Augsburg logiert in einem Hotel nahe der Galopprennbahn Vahr

Stattdessen hat sich der Strippenzieher etwas anderes ausgedacht: Bereits am Sonntag reisten die Augsburger nach Bremen, seitdem wird in einem Hotel nahe der Galopprennbahn Vahr logiert und unter der Regie von Trainer Jos Luhukay auf Plätzen am Uni-Gelände trainiert. Die generalstabsmäßige Vorbereitung solle als klares Signal dafür dienen, »dass wir alles fürs Weiterkommen tun«, sagt Rettig.
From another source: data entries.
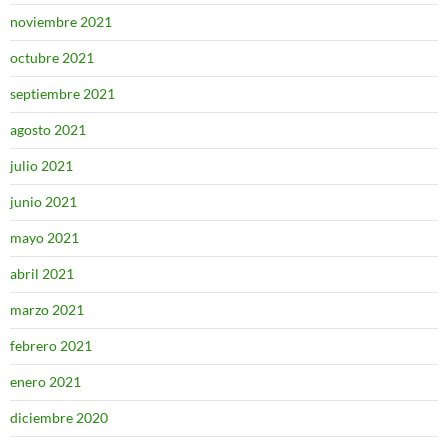
noviembre 2021
octubre 2021
septiembre 2021
agosto 2021
julio 2021
junio 2021
mayo 2021
abril 2021
marzo 2021
febrero 2021
enero 2021
diciembre 2020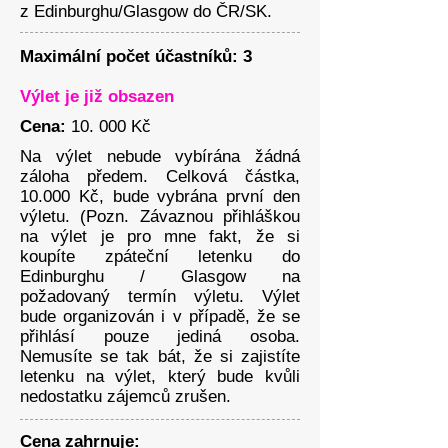
z Edinburghu/Glasgow do ČR/SK.
Maximální počet účastníků: 3
Výlet je již obsazen
Cena:
10. 000 Kč
Na výlet nebude vybírána žádná
záloha předem. Celková částka,
10.000 Kč, bude vybrána první den
výletu. (Pozn. Závaznou přihláškou
na výlet je pro mne fakt, že si
koupíte zpáteční letenku do
Edinburghu / Glasgow na
požadovaný termín výletu. Výlet
bude organizován i v případě, že se
přihlásí pouze jediná osoba.
Nemusíte se tak bát, že si zajistíte
letenku na výlet, který bude kvůli
nedostatku zájemců zrušen.
Cena zahrnuje: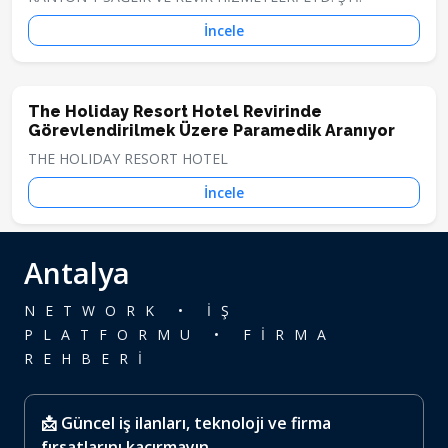
İncele
The Holiday Resort Hotel Revirinde
Görevlendirilmek Üzere Paramedik Aranıyor
THE HOLIDAY RESORT HOTEL
İncele
Antalya
NETWORK • İŞ
PLATFORMU • FİRMA
REHBERİ
📩 Güncel iş ilanları, teknoloji ve firma
fırsatlarını kaçırmayın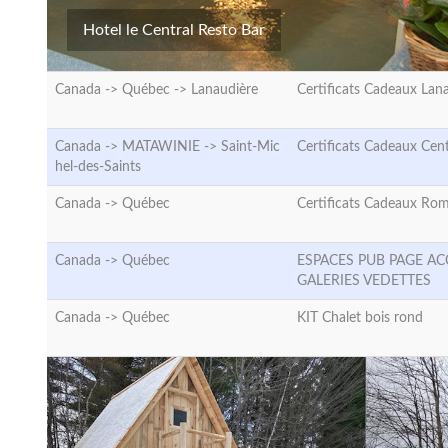
Hotel le Central Resto Bar
Canada -> Québec ->
Lanaudière
Certificats Cadeaux Lan
Canada -> MATAWINIE ->
Saint-Mic
Certificats Cadeaux Cen
hel-des-Saints
Canada ->
Québec
Certificats Cadeaux Ro
Canada ->
Québec
ESPACES PUB PAGE AC
GALERIES VEDETTES
Canada ->
Québec
KIT Chalet bois rond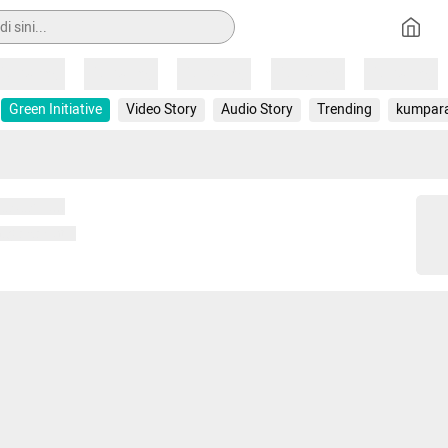
Loading
Loading
Loading
Loading
Loading
Green Initiative
Video Story
Audio Story
Trending
kumpar
 memuat...
ng memuat...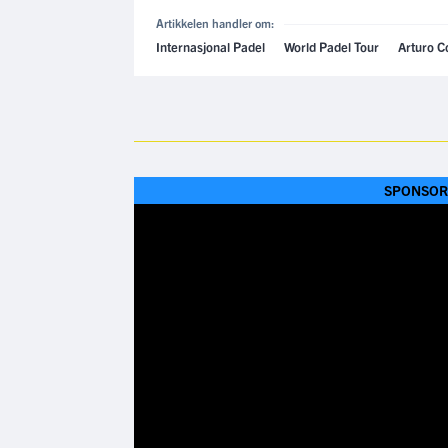
Artikkelen handler om:
Internasjonal Padel
World Padel Tour
Arturo C
SPONSOR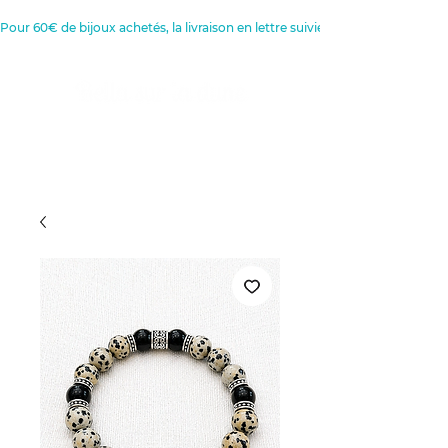
Pour 60€ de bijoux achetés, la livraison en lettre suivie est offerte 
Créatrice de Bijoux, Bougies et
Articles de décoration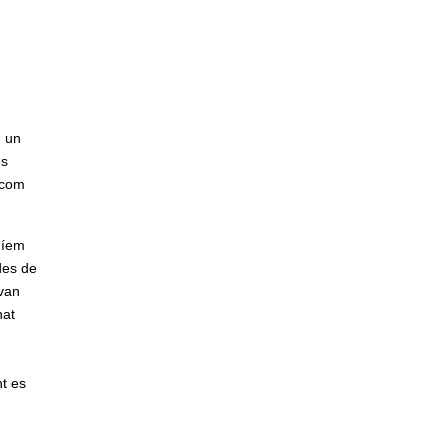
m un
és
s com
níem
des de
 van
nat
nt es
Das Wort Sensation kommt nicht über die Lippen des Managers, der mit dem Zweitliga-Aufstieg 2006 in Augsburg die Fäden in die Finger bekam. Aber er sagt er Sätze wie diese: »Ich bin überzeugt, dass wir ins Endspiel kommen.« Oder: »Ich weiß nicht, wie hoch wir gewinnen, aber ich weiß, dass wir zeigen werden, dass auch in der Zweiten Liga ordentlich gekickt wird.«      

Derlei Zuversicht wird gespeist von einem neuen Rollenverständnis des Augsburger Fußballs, der 27 Jahre lang nicht im Profigeschäft vertreten war. Angefangen hat der Aufstieg damit, dass der Unternehmer Walther Seinsch, 68, Gründer zweier erfolgreicher Textilketten, sein Herz für den FCA entdeckte. Ohne ihn gäbe es weder eine erstligaverdächtige Mannschaft noch eine erstligareife Arena. »Das Umfeld kann in der Bundesliga bestehen«, insistiert Rettig.  

In Bremen hängen überall Ankündigungsplakate mit der Aufschrift »Herzlich willkommen«. Abgebildet sind Jim Knopf, Lukas der Lokomotivführer und Scheinriese Herr Tur Tur. Ob letztere Erscheinung ein gutes Omen für die Augsburger ist? Schließlich ist Herr Tur Tur nur normalsterblich groß, wann man ihn aus nächster Nähe anschaut.